A terceira pesquisa, dos estudantes Bezaleel Guerra e Hildegarda Gonga, buscou avaliar a epidemiologia de doenças infecciosas na população atendida no laboratório da clínica Mediag, no período de Janeiro de 2022 a Dezembro do mesmo ano.
Estes estudantes do 4.º ano apresentaram uma amostra de trinta mil 164 casos de pacientes que, no período em epígrafe, testaram positivo à Hepatite C, Malária, HIV, Vírus da Chikungunya, Covid-19 e a Hepatite B – que também surgiu como sendo a mais predominante com 14%.
“Quanto à frequência e distribuição dos casos positivos das doenças infecciosas estudadas na população atendida no Laboratório da Mediag, predominou a Hepatite B, com 14%, seguido da Malária com 4%, enquanto que a menor frequência foi para a Hepatite C com 1%”.
Na distribuição e frequência dos casos positivos da Hepatite B, a pesquisa mostra que a faixa etária mais afectada foi a dos 31 aos 40 anos de idade, e o género foi o masculino, pelo que os estudantes sugerem medidas de saúde pública mais eficientes para o controle da referida patologia.
“Constitui um problema de saúde pública em Angola”
Na sua missão, as universidades têm um tripé: o ensino, a extensão e a pesquisa. Leonardo Rodrigues, na qualidade de decano da Faculdade de Medicina da UPRA, disse que esta é a âncora que determinou o lançamento e andamento destas e doutras pesquisas que os estudantes de medicina tem estado a desenvolver.
Além dos estudantes se iniciarem na pesquisa, há o grande objectivo de produzir conhecimento e ajudar a comunidade, segundo o decano. “Por meio das pesquisas, os estudantes encontraram resultados que devem constituir incógnitas e preocupação e, ao mesmo tempo propor soluções.
As pesquisas são diferentes e perseguiram objectivos diferentes, mas, a dado momento, se cruzaram, ao encontrarem níveis preocupantes de Hepatite B, que já constituem um problema de saúde pública”, disse o decano.

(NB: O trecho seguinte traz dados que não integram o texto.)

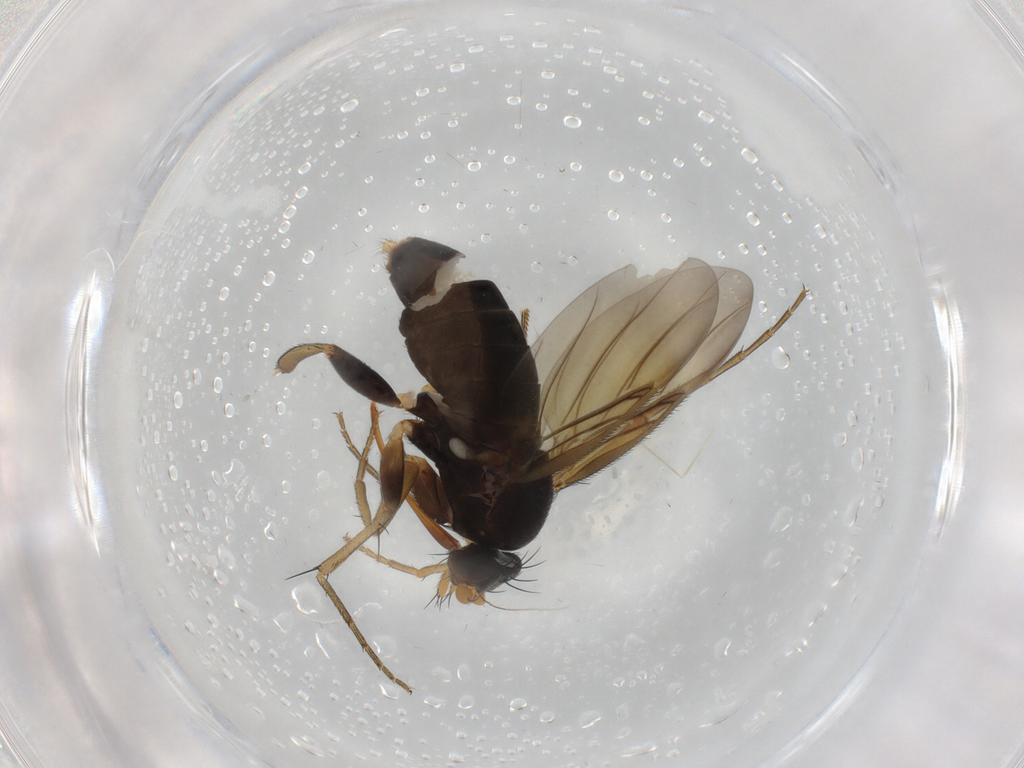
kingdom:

Ademais, em muitas regiões, a Hepatite B já é uma preocupação de saúde pública e, de acordo com Leonardo Rodrigues, Angola não é uma sociedade à margem do mundo, pois, se não se olhar para os resultados dessas pesquisas com a devida responsabilidade, quatro gerações lá mais para frente irão sofrer as consequências.
Actualmente, a vacinação de Hepatite B faz parte do pro- grama alargado de vacinação. Mas compreende, segundo o decano, que deve merecer mais reforço, e é recomendação da academia que as medidas de prevenção sobre a Hepatite B sejam redobradas, sob pena de se ter uma sociedade com uma juventude doente, o que, claramente, irá reduzir a produtividade desejada.
Recomendam conscientização, testagem e vacinação em grande escala
A hepatite B é uma doença infecciosa que provoca a inflamação do fígado e causa lesões graves neste órgão, sendo uma infecção persistente e que pode resultar em problemas como cirrose, insuficiência hepática e carcinoma hepatocelular.
Ela tem muitas formas de transmissão. Pode se por via de objectos cortantes contaminados, pela via vertical, ou seja, da mãe para o filho durante o parto ou depois dele.
Pode ser transmitido também pelo contacto directo do indivíduo com uma pessoa contaminada através de fluidos e por via sexual vaginal, anal ou oral – esta última estimada como a maior via de transmissão.
A recomendação dos estudantes é que a população tome mais atenção na utilização dos objectos cortantes, que opte por usar o preservativo e, sobretudo, haja um controlo por meio de testagem. Recomendam à saúde pública a reforçar as medidas de prevenção por meio de palestras de conscientização no seio das comunidades e a promoção de alargadas campanhas de testagem e vacinação.